H. pylori infection has been associated with many micronutrient deficiencies. There is a dearth of data from communities with nutritional deficiencies and high prevalence of H. pylori infection. The aim of this study was to determine the impact of H. pylori infection on serum levels of vitamin B12, folate and homocysteine in patients with functional dyspepsia (FD).

Methods

One hundred and thirty-two patients with FD undergoing gastroscopy were enrolled. The serum was analyzed for B12, folate and homocysteine levels before gastroscopy. H. pylori infection was diagnosed by histopathological examination of gastric biopsies and urea breath test. An independent sample t-test and the Mann–Whitney test were used to compare mean serum concentrations of biomarkers between H. pylori-positive and H. pylori-negative groups of patients. A Chi-square test was performed to assess the differences among proportions, while Spearman’s rho was used for correlation analysis between levels of B12 and homocysteine.

Results

The mean age of the group was 40.3 ± 11.5 (19–72) years. Folate deficiency was seen in 43 (34.6%), B12 deficiency in 30 (23.1%) and hyperhomocysteinemia in 60 (46.2%) patients. H. pylori was present in 80 (61.5%) patients with FD while it was absent in 50 (38.5%). Mean serum levels of B12, folate and homocysteine in the H. pylori-positive group of patients were not significantly different from the levels in the H. pylori-negative group (357 ± 170 vs. 313 ± 136 pg/mL; p = 0.13), (4.35 ± 1.89 vs. 4.42 ± 1.93 ng/mL; p = 0.84); (15.88 ± 8.97 vs. 16.62 ± 7.82 μmol/L; p = 0.24); respectively.
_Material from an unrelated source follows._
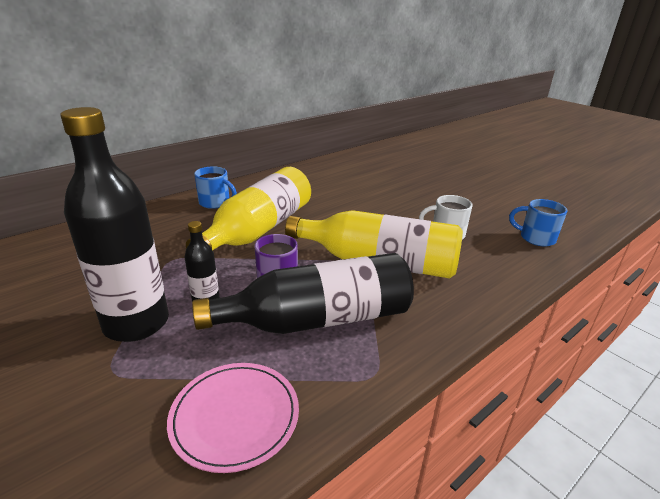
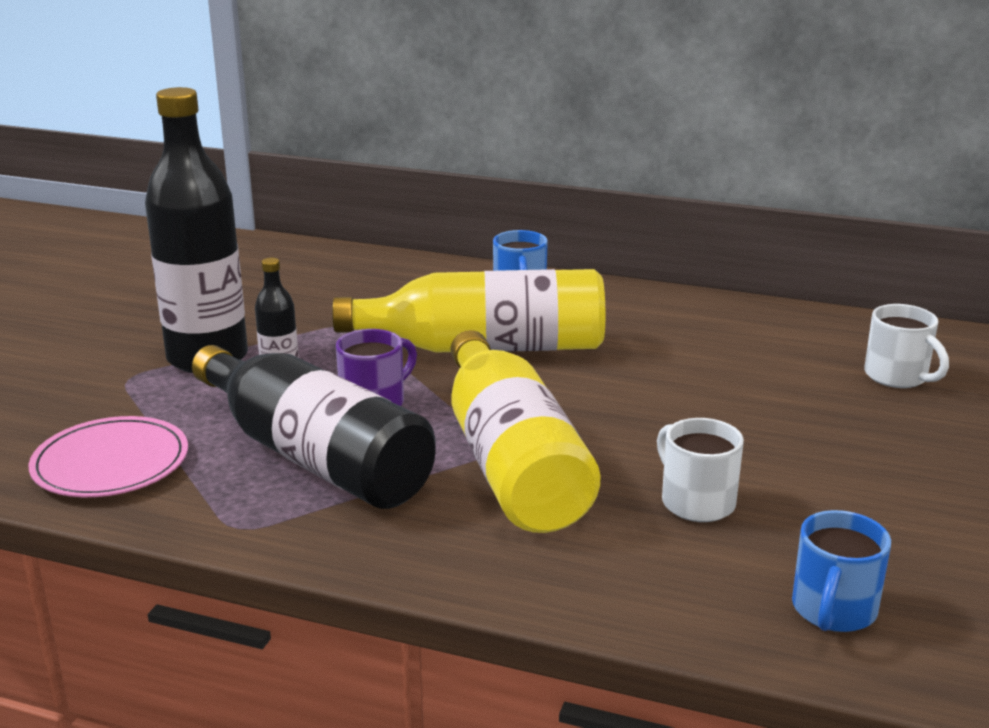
camera: 60 degrees right, 5 degrees down
blue mug [509,199,568,246] -> blue mug turned 150 degrees counterclockwise [792,510,891,632]
none -> white mug [864,304,949,388]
B12 deficiency (≤200 pg/mL) was 23.8% in the H. pylori-positive patients versus 22.0% in the H. pylori-negative patients. Folate deficiency (≤3.5 ng/mL) was 33.8% in the H. pylori-positive group versus 36% in the H. pylori-negative group. Hyperhomocysteinemia (>15 μmol/L) was present in 46.2% of H. pylori-positive patients compared to 44% in the H. pylori-negative group. Correlation analysis indicated that serum B12 levels were inversely associated with serum levels of homocysteine in patients with FD (rho = −0.192; p = 0.028).

Conclusions

This study demonstrated an inverse relationship between serum levels of B12 and homocysteine in patients with FD. Moreover, no impact of the presence of H. pylori was found on B12, folate and homocysteine levels in such patients.